Each line of the data below between the one containing "Kviečiame į Lietuvos" and the one containing "Direitos Autorais", both included, is to be repeated exactly. Please omit pictures.

(Saved entries)

====

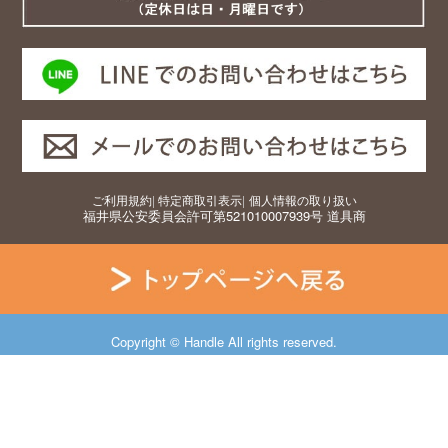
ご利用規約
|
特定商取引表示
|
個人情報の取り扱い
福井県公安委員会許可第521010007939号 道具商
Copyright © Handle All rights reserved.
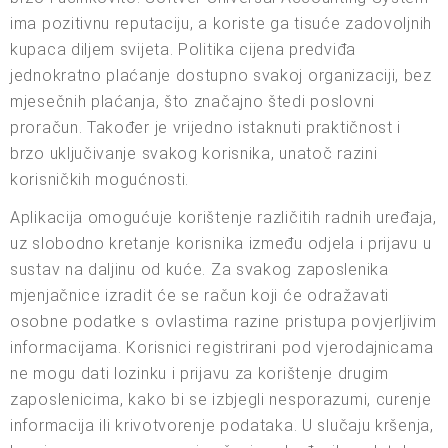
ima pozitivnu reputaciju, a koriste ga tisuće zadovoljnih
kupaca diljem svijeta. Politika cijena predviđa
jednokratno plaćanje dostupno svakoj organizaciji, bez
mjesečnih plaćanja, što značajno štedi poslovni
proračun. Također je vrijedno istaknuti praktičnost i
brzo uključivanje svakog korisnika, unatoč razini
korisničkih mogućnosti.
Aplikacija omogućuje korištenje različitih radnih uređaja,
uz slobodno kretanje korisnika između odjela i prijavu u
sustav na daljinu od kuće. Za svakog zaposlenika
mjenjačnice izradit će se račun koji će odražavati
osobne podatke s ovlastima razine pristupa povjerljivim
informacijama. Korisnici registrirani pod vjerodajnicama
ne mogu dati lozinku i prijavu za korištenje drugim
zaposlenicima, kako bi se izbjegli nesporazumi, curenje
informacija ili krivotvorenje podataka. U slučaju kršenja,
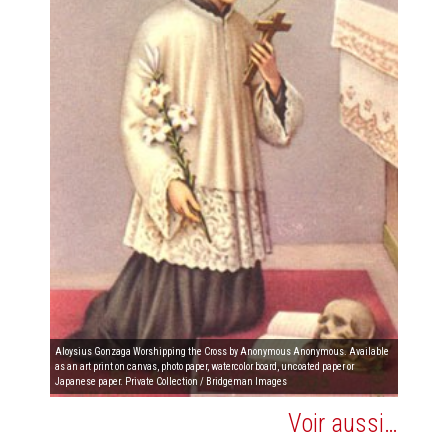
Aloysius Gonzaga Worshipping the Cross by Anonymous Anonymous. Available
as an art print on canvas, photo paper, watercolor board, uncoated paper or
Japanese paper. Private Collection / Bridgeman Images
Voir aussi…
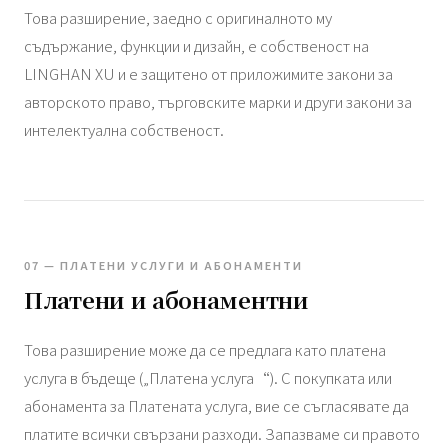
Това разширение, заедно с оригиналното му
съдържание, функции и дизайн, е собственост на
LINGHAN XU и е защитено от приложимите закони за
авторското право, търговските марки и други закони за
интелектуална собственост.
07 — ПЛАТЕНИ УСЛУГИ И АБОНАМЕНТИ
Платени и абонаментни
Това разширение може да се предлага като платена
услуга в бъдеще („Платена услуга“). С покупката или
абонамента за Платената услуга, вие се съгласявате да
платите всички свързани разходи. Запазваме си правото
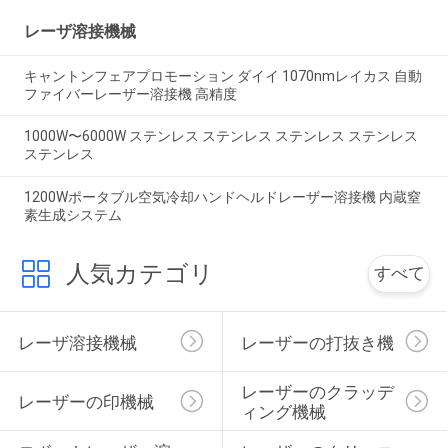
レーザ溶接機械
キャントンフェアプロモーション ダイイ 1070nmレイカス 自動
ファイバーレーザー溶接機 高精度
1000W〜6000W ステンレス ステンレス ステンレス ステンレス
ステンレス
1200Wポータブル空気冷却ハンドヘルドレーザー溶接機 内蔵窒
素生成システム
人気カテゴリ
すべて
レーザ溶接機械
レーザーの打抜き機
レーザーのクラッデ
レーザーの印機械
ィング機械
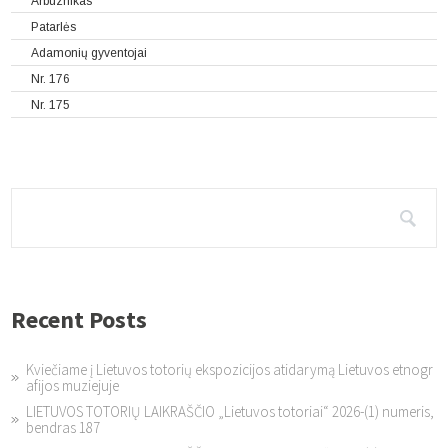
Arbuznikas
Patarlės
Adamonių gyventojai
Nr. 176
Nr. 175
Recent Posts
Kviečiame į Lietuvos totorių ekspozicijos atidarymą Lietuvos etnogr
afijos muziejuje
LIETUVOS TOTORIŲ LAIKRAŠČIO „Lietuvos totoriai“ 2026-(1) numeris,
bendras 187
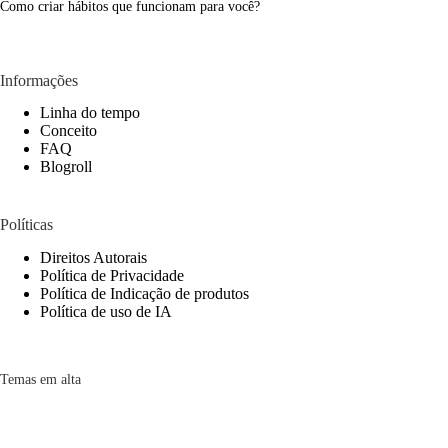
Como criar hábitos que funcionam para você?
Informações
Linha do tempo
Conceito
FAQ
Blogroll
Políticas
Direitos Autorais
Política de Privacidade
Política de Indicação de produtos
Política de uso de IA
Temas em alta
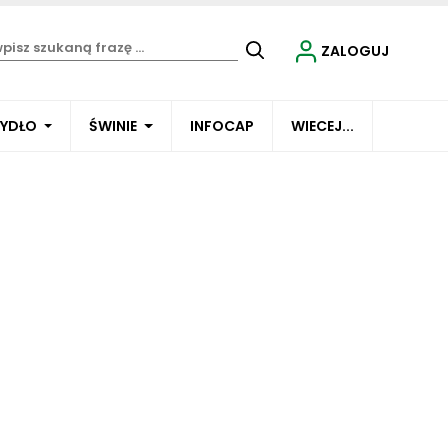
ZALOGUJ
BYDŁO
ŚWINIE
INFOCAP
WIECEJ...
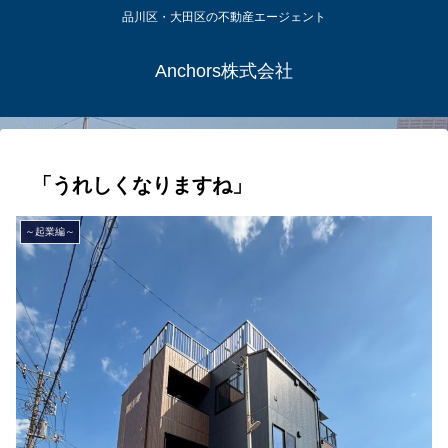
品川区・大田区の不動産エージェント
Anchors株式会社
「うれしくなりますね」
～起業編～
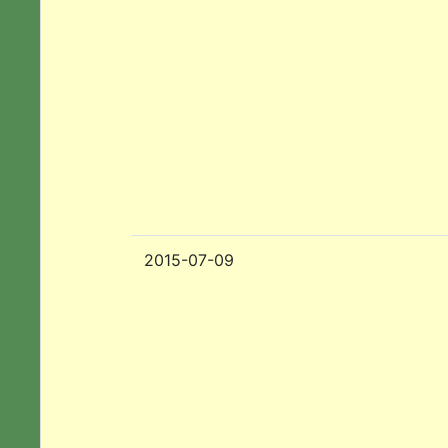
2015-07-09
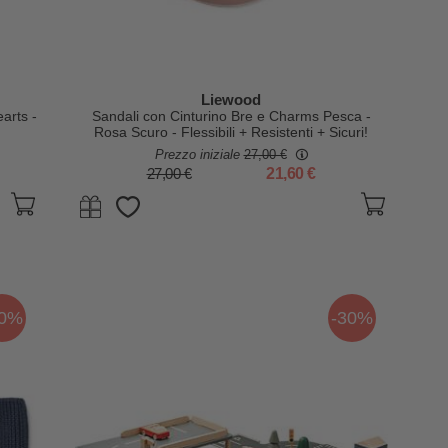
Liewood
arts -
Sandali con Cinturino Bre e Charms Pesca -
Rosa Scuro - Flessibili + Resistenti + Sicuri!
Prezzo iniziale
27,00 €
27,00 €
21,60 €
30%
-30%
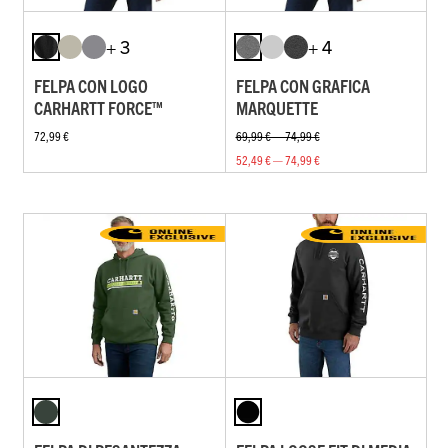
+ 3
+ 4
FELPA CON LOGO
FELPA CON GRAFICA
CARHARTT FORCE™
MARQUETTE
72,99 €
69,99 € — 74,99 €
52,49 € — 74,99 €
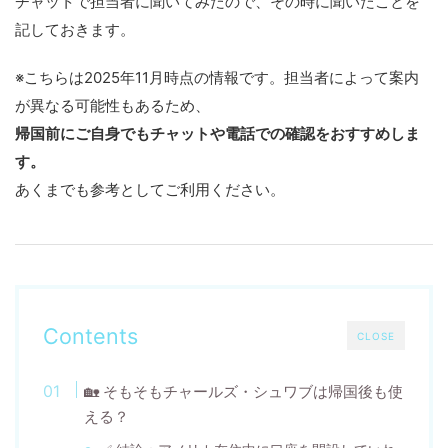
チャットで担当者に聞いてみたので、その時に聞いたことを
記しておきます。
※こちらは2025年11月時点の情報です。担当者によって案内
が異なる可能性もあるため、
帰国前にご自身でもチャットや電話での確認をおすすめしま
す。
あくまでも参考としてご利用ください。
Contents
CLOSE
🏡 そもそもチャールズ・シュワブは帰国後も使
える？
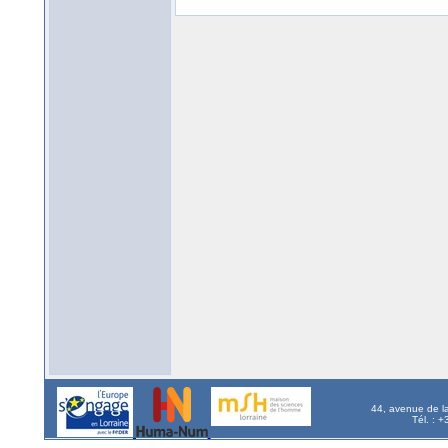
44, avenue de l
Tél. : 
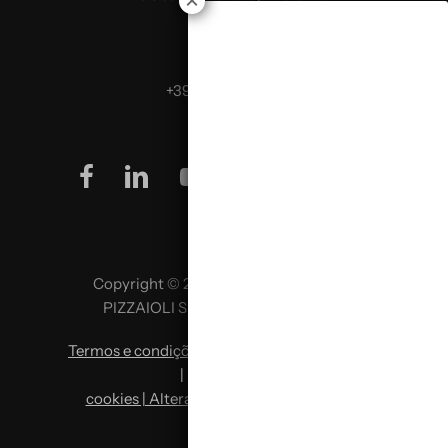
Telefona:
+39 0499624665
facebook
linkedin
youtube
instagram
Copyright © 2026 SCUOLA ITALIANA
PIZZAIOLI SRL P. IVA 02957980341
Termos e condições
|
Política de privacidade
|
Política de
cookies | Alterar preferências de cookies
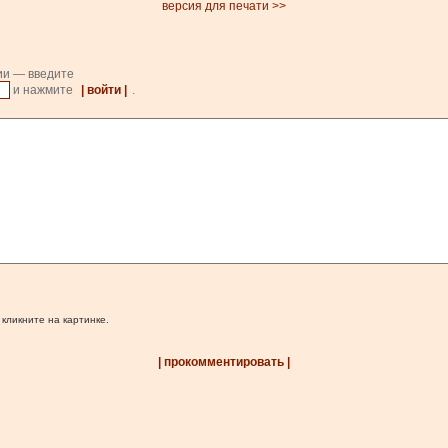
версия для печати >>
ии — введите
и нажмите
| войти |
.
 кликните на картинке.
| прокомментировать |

====

Output for this task:
Kviečiame į Lietuvos totorių ekspozicijos atidarymą Lietuvos etnogr
afijos muziejuje
LIETUVOS TOTORIŲ LAIKRAŠČIO „Lietuvos totoriai“ 2026-(1) numeris,
bendras 187
Como criar hábitos que funcionam para você?
Informações
Linha do tempo
Conceito
FAQ
Blogroll
Políticas
Direitos Autorais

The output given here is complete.